As Minister of Culture, Nadine Dorries will lead the negotiations on the future funding of the BBC.

The cabinet reshuffle coincided with the confirmation that, after weeks of wrangling, the broadcaster had transferred the editor-in-chief of the entire news production to a candidate who had been challenged in government circles as "extremely woke" due to tweets that have since been deleted.

Conservative culture warriors see the appointment as further evidence of the violation of the sacred commandment of impartiality.

She'll make fireworks

Several politically explosive decisions are pending in Dorries' portfolio, including the appointment of the chairman of the media regulator, who is delaying because the government wants to push through a candidate who is on their line.

The government is also seeking to privatize Channel 4, the commercial but public broadcaster launched in 1982.
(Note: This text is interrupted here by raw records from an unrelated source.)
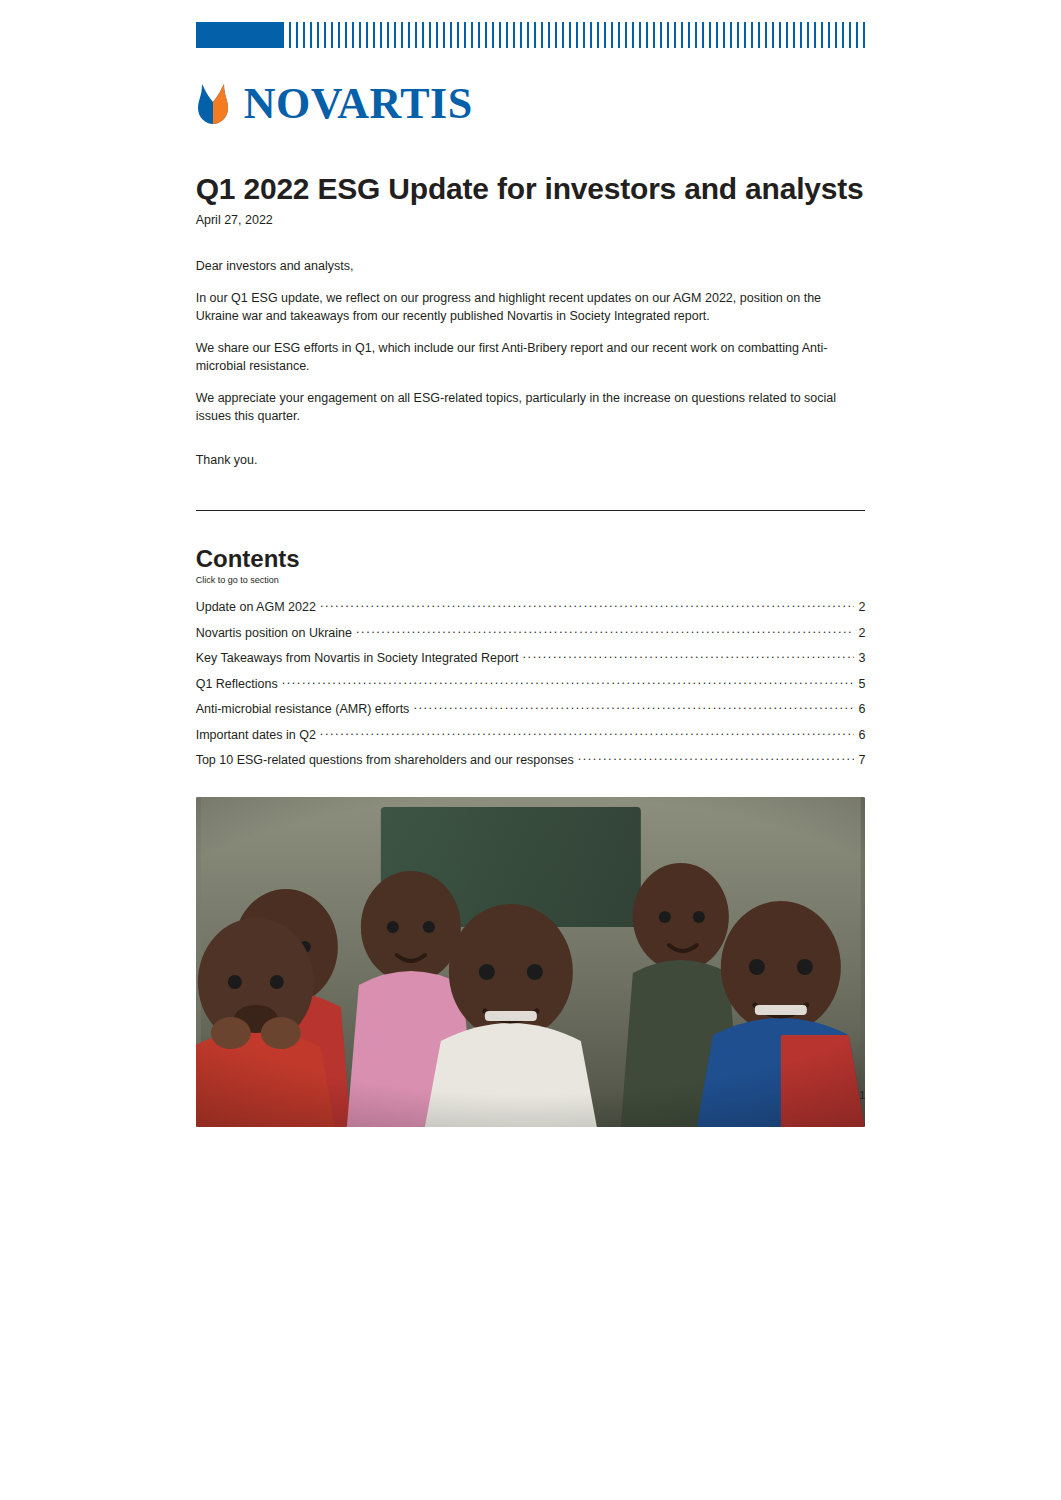NOVARTIS
Q1 2022 ESG Update for investors and analysts
April 27, 2022
Dear investors and analysts,
In our Q1 ESG update, we reflect on our progress and highlight recent updates on our AGM 2022, position on the Ukraine war and takeaways from our recently published Novartis in Society Integrated report.
We share our ESG efforts in Q1, which include our first Anti-Bribery report and our recent work on combatting Anti-microbial resistance.
We appreciate your engagement on all ESG-related topics, particularly in the increase on questions related to social issues this quarter.
Thank you.
Contents
Click to go to section
Update on AGM 2022 2
Novartis position on Ukraine 2
Key Takeaways from Novartis in Society Integrated Report 3
Q1 Reflections 5
Anti-microbial resistance (AMR) efforts 6
Important dates in Q2 6
Top 10 ESG-related questions from shareholders and our responses 7
1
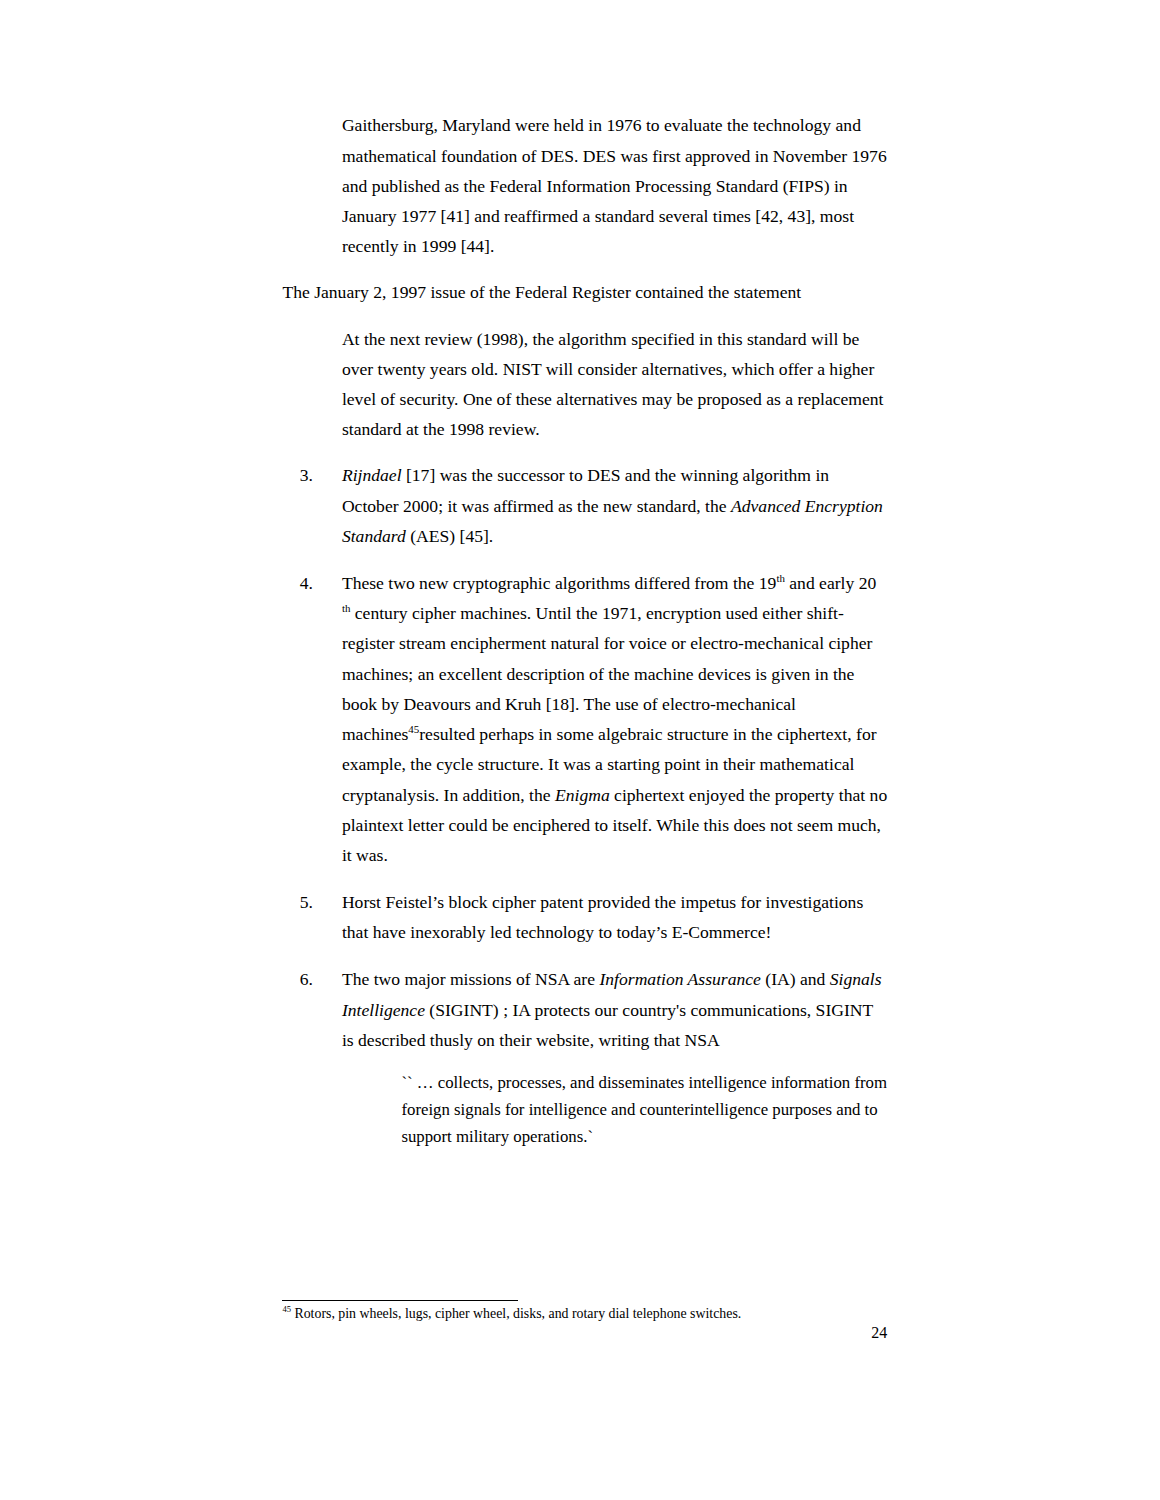Gaithersburg, Maryland were held in 1976 to evaluate the technology and mathematical foundation of DES. DES was first approved in November 1976 and published as the Federal Information Processing Standard (FIPS) in January 1977 [41] and reaffirmed a standard several times [42, 43], most recently in 1999 [44].
The January 2, 1997 issue of the Federal Register contained the statement
At the next review (1998), the algorithm specified in this standard will be over twenty years old. NIST will consider alternatives, which offer a higher level of security. One of these alternatives may be proposed as a replacement standard at the 1998 review.
3. Rijndael [17] was the successor to DES and the winning algorithm in October 2000; it was affirmed as the new standard, the Advanced Encryption Standard (AES) [45].
4. These two new cryptographic algorithms differed from the 19th and early 20 th century cipher machines. Until the 1971, encryption used either shift-register stream encipherment natural for voice or electro-mechanical cipher machines; an excellent description of the machine devices is given in the book by Deavours and Kruh [18]. The use of electro-mechanical machines45resulted perhaps in some algebraic structure in the ciphertext, for example, the cycle structure. It was a starting point in their mathematical cryptanalysis. In addition, the Enigma ciphertext enjoyed the property that no plaintext letter could be enciphered to itself. While this does not seem much, it was.
5. Horst Feistel’s block cipher patent provided the impetus for investigations that have inexorably led technology to today’s E-Commerce!
6. The two major missions of NSA are Information Assurance (IA) and Signals Intelligence (SIGINT) ; IA protects our country's communications, SIGINT is described thusly on their website, writing that NSA
`` … collects, processes, and disseminates intelligence information from foreign signals for intelligence and counterintelligence purposes and to support military operations.`
45 Rotors, pin wheels, lugs, cipher wheel, disks, and rotary dial telephone switches.
24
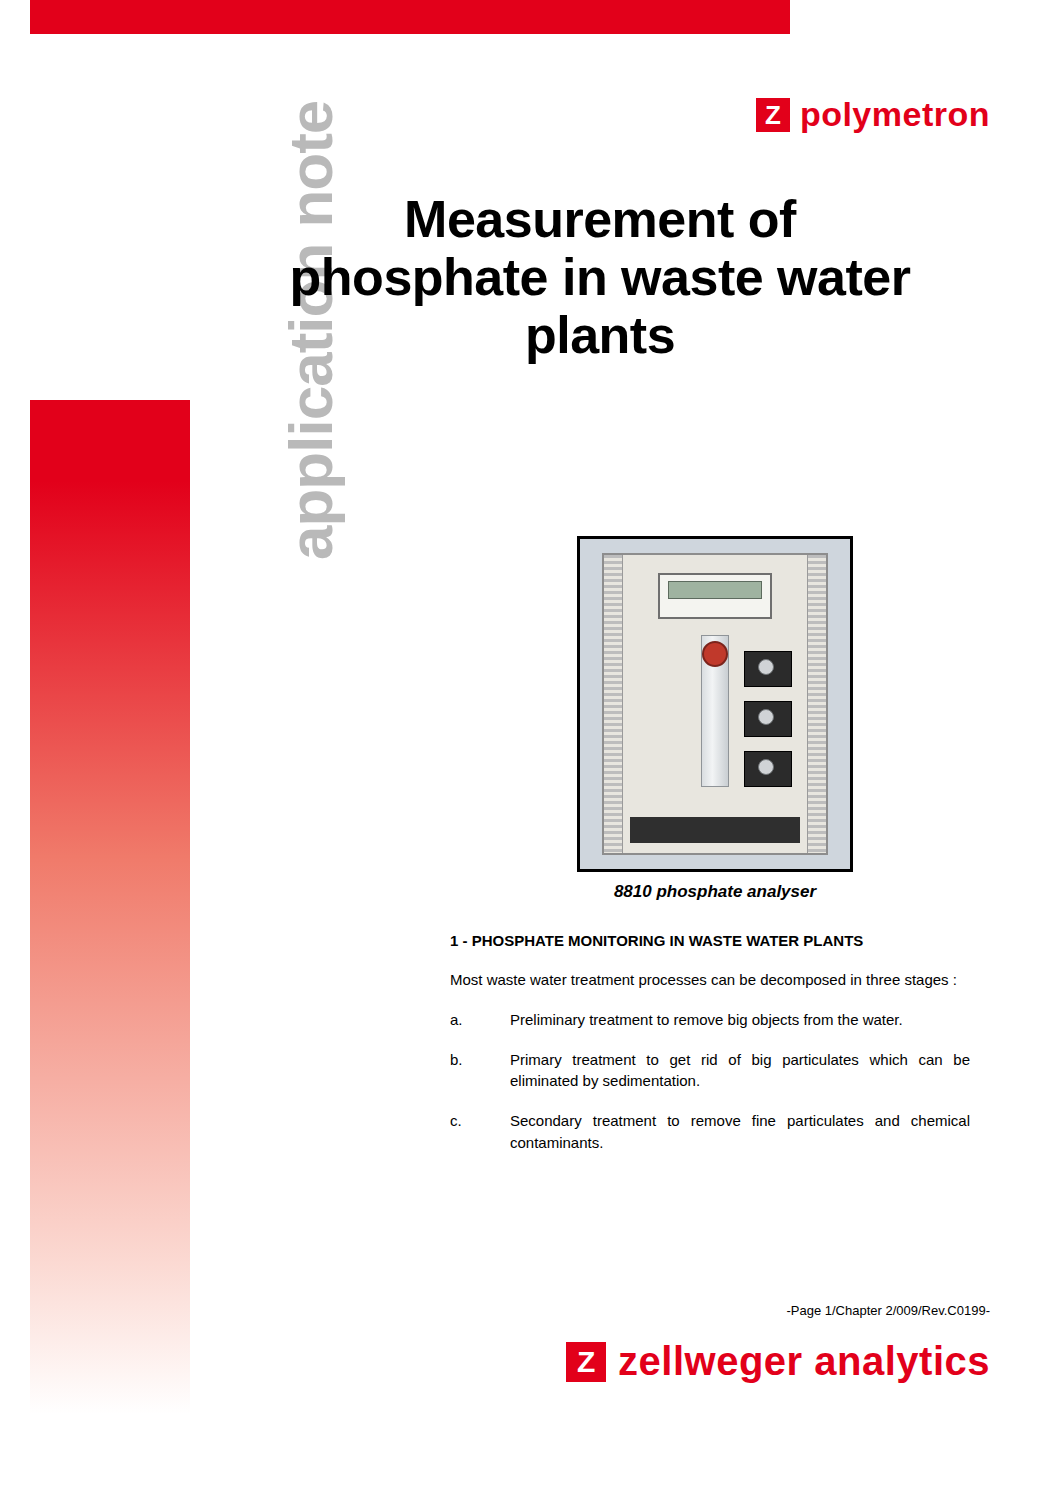application note
Z polymetron
Measurement of phosphate in waste water plants
8810 phosphate analyser
1 - PHOSPHATE MONITORING IN WASTE WATER PLANTS
Most waste water treatment processes can be decomposed in three stages :
a. Preliminary treatment to remove big objects from the water.
b. Primary treatment to get rid of big particulates which can be eliminated by sedimentation.
c. Secondary treatment to remove fine particulates and chemical contaminants.
-Page 1/Chapter 2/009/Rev.C0199-
Z zellweger analytics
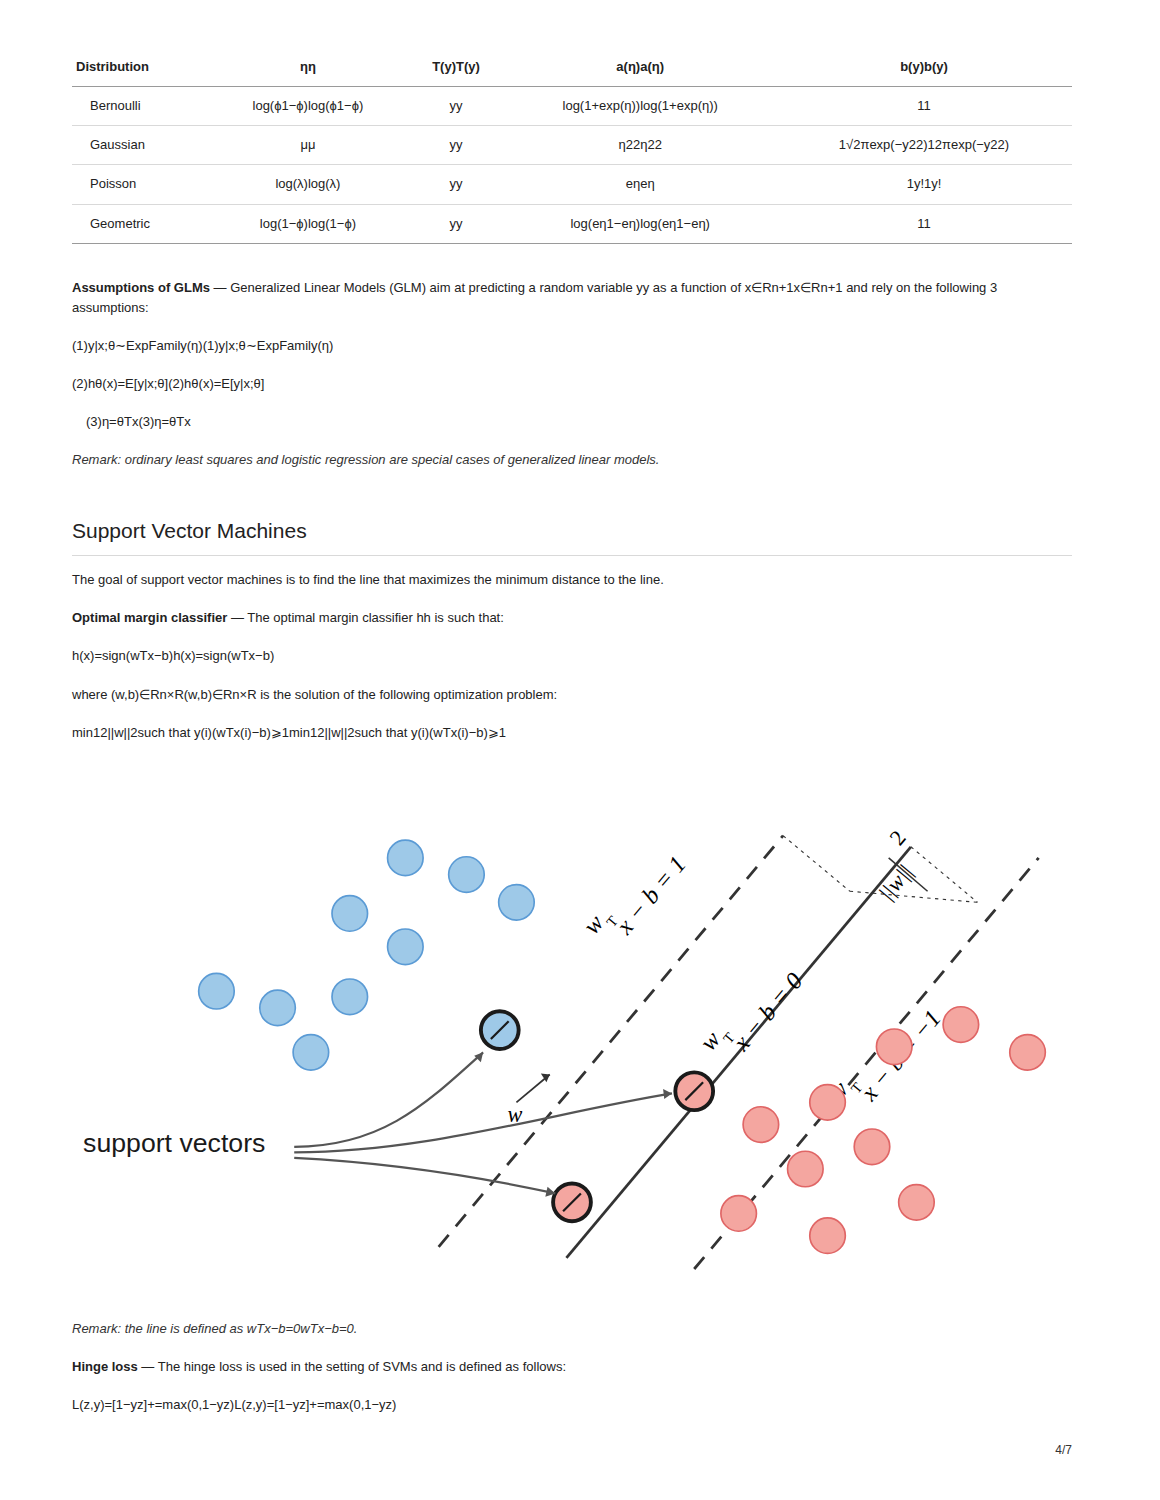| Distribution | ηη | T(y)T(y) | a(η)a(η) | b(y)b(y) |
| --- | --- | --- | --- | --- |
| Bernoulli | log(ϕ1−ϕ)log(ϕ1−ϕ) | yy | log(1+exp(η))log(1+exp(η)) | 11 |
| Gaussian | μμ | yy | η22η22 | 1√2πexp(−y22)12πexp(−y22) |
| Poisson | log(λ)log(λ) | yy | eηeη | 1y!1y! |
| Geometric | log(1−ϕ)log(1−ϕ) | yy | log(eη1−eη)log(eη1−eη) | 11 |
Assumptions of GLMs — Generalized Linear Models (GLM) aim at predicting a random variable yy as a function of x∈Rn+1x∈Rn+1 and rely on the following 3 assumptions:
(1)y|x;θ∼ExpFamily(η)(1)y|x;θ∼ExpFamily(η)
(2)hθ(x)=E[y|x;θ](2)hθ(x)=E[y|x;θ]
(3)η=θTx(3)η=θTx
Remark: ordinary least squares and logistic regression are special cases of generalized linear models.
Support Vector Machines
The goal of support vector machines is to find the line that maximizes the minimum distance to the line.
Optimal margin classifier — The optimal margin classifier hh is such that:
h(x)=sign(wTx−b)h(x)=sign(wTx−b)
where (w,b)∈Rn×R(w,b)∈Rn×R is the solution of the following optimization problem:
min12||w||2such that y(i)(wTx(i)−b)⩾1min12||w||2such that y(i)(wTx(i)−b)⩾1
w T x − b = 1 w T x − b = 0 w T x − b = −1 2 ||w|| w support vectors
Remark: the line is defined as wTx−b=0wTx−b=0.
Hinge loss — The hinge loss is used in the setting of SVMs and is defined as follows:
L(z,y)=[1−yz]+=max(0,1−yz)L(z,y)=[1−yz]+=max(0,1−yz)
4/7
On the day of the government reshuffle, the state minister responsible for the media, John Whittingdale, had to step in for his boss Oliver Dowden, who had already been transferred, and give a speech to the top of the television industry.

Little did Whittingdale enunciate the government's vision for the industry that he, too, was about to lose his job.

The objection, linked to the demand for more “Britishness”, that many British film and television products have “no real identity, no authentic local reference”, should, however, be entirely in the interests of the new minister. A former cabinet member predicted that she would be expected to ignite all sorts of fireworks with energy and chutzpah.